教師としての私は、かなり口の汚い方でしたから、名前は呼び捨て、説教の時は「おまえなぁ」といような言い方はよくしました。むしろ私が「きみ」なんて呼びかけるときは要注意です。「くん」とか「さん」とかつけて呼ばれたら、生徒自身、何かまずったかなぁ、と思わせる言い方でした。
(最近は注意しないとね。保護者からクレームがつきます。愛情込めて「ばっかもん」といった先生が、保護者会で、「生徒を愚弄した」とクレームがついたことがありますからね。)
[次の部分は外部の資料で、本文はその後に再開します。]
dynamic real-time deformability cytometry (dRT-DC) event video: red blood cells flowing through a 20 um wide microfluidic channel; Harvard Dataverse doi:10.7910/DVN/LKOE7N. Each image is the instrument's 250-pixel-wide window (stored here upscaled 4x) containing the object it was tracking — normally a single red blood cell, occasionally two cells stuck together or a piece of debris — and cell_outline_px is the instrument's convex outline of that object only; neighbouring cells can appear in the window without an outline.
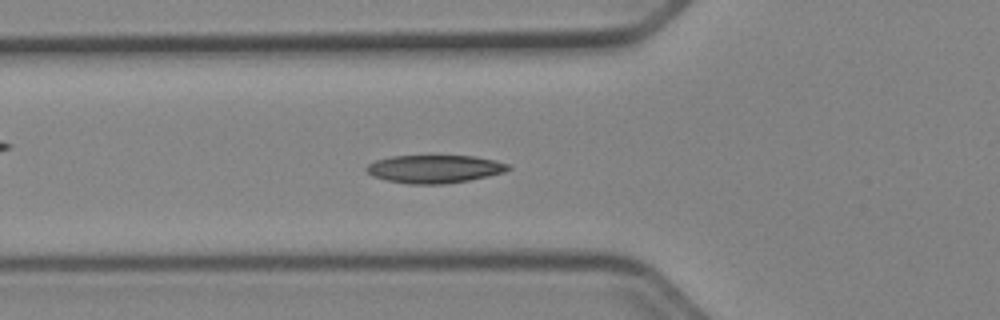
{"species": "Egyptian fruit bat (a non-hibernating species)", "species_latin": "Rousettus aegyptiacus", "temperature_condition": "cold", "stored_images_in_passage": 52, "camera_frame_rate_fps": 3000, "um_per_image_px": 0.085, "animal": {"sex": "female"}, "frame": {"image": 1, "passage_image": 18, "time_ms": 5.667, "image_size_px": [1000, 320], "cell_outline_px": [[512, 168], [504, 172], [488, 176], [468, 180], [444, 184], [412, 184], [388, 180], [372, 176], [364, 168], [368, 164], [376, 160], [392, 156], [476, 156], [496, 160], [508, 164]], "centroid_in_image_um": [36.95, 14.35], "position_along_channel_um": 88.8, "area_um2": 23.06}}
◆さて、それはそうとして。朝日歌壇への投稿ですから、実はこの歌、朝日新聞の記事の流れの中にあるのです。
作品は作品として、独立して鑑賞されるべきだ、という私の主張は変わりませんが、私の知る限りでのこの歌の背景を、ちょこっとお知らせします。
・新聞紙上で「おまえ」の話が出たのは3回。
①1回目は「アスパラ・アンケート」という形で、beという別刷り紙面に「おまえと呼ばれたら、どう感じる?」というアンケート結果が載りました。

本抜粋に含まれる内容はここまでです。